Same rights for same-sex marriages


Same rights for same-sex marriages

by: Kim Suchek | .
Stripes Okinawa | .
published: January 04, 2014

Hello Military Community,

Last year we saw the second anniversary of the repeal of Don’t Ask, Don’t Tell, which barred gay and lesbians from serving openly in the military. This along with the Department of
Defense approving same-sex spousal benefits is a great stride forward for many military families.  

The new policy from Sept. 2013 allows unmarried same-sex service members living in states or countries that deny them the freedom to marry up to 10 days of leave so that they can travel to a state, country or district that does allow same-sex couples to legally marry.

In the past two years, life for gay and lesbian service members, veterans and their families has improved dramatically for many. Service members have been blocked and denied leave to accomplish this for various reasons but definite progress has been made in many ways. The repeal of DADT and the Supreme Court’s Defense of Marriage Act decision have dramatically improved the lives of gay and lesbian service members and their families, but there is still much work to be done.
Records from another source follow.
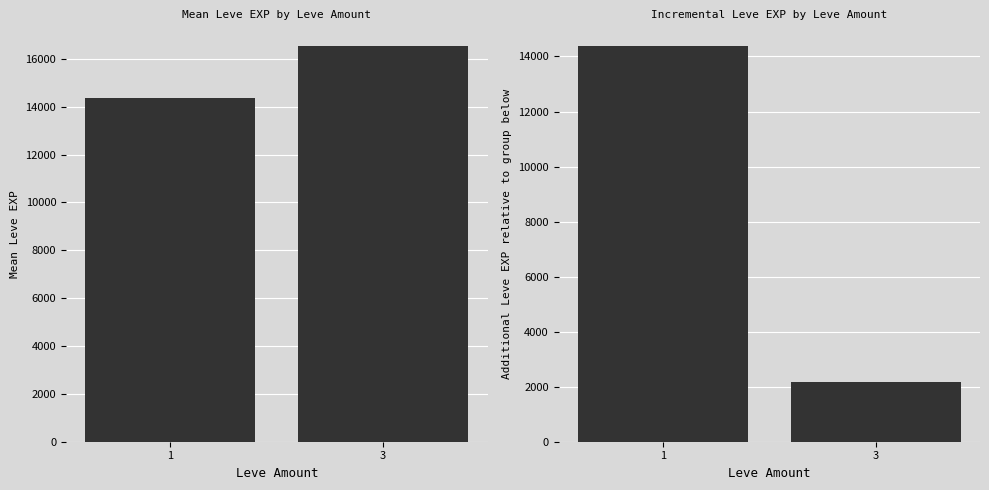

List the labels in order of value, largest first.

1, 3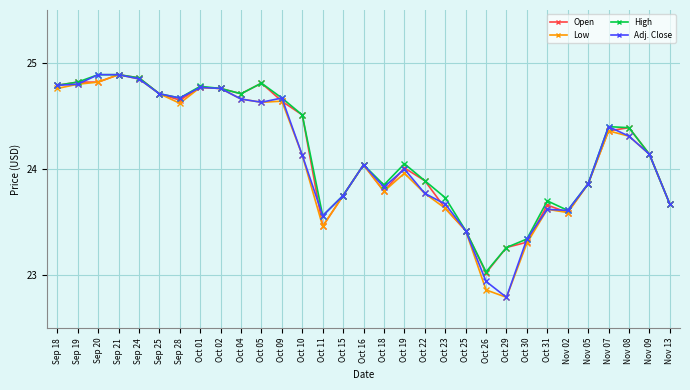

The value of Low at Oct 29 is 33.6. True or false?

False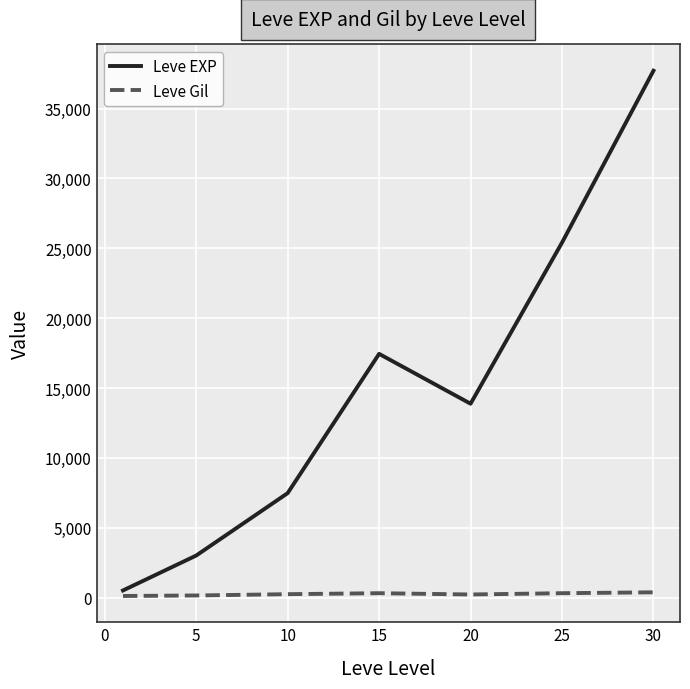

Rank the series by their maximum value, from highest to lowest.

Leve EXP, Leve Gil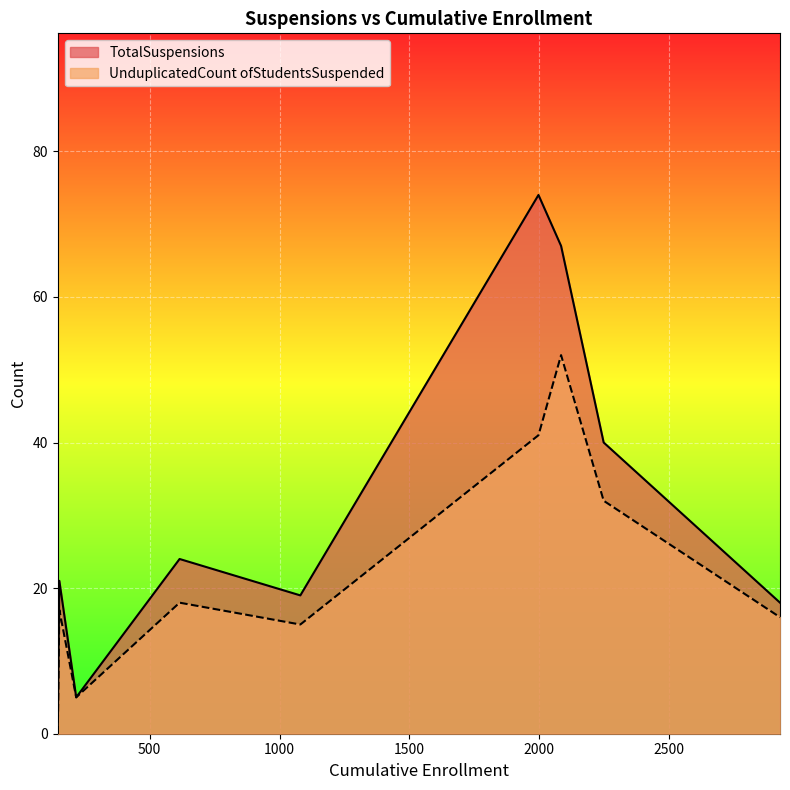

At which category is the sum across all series the highest?

2084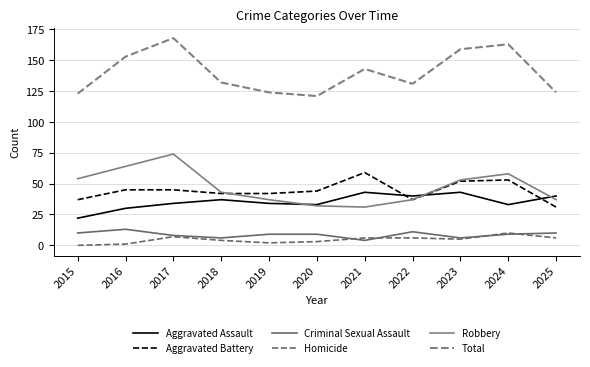

What is the lowest value of the Robbery series?

31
It’s still illegal for same-sex couples to marry in 37 states and many countries. This means that while the federal government will respect and honor the marriages of gay couples living in those states and countries, the couples continue to be denied state-level protections.

Without the freedom to marry in all states and countries same-sex military families continue to see their marriage disrespected, and they face challenges, delays, and uncertainty when it comes to state taxes, home ownership, and what might happen if they were not employed by the U.S. military.

Another obstacle for same-sex marriages within the military is talk of legal issues and accusations of “unfair” echoing across military communities. Many heterosexual couples believe it is unfair that same-sex couples get the excused 10-day leave. Critics and other service members believe the Obama administration created this controversy by going too far to please gay and lesbian groups and have caused discord.

The Department of Defense knows it has a perception problem and to ensure these changes are positive DOD officials are reviewing the policy which allows up to 10 days of non-chargeable “marriage leave” for same-sex service members assigned more than 100 miles from a state or country where they can marry legally.

Instead of unearned leave, which might need to be backed by statute, commands might be encouraged to grant up to 10 days of “administrative absence.” The intent still would be to give same-sex service members extra time off to travel to where same-sex marriage is allowed, and thus qualify them sooner for full benefits, including spousal medical care and “with dependents” housing allowances.

Harder for critics to grasp is why any member wishing to marry can’t just use earned leave, which totals 30 days per year and/or use vacation days as other couples do. I believe the intentions were honorable but if we want all service members to accept equality, regardless of race, gender, sexual orientation, etc., the leadership needs to follow those rules and there can be no special treatment. To me, the simple solution to this problem would be for the Federal Government, which now ties a lot of benefits to being married, to allow marriages on federal reservations such as military installations.

What are your thoughts or suggestions?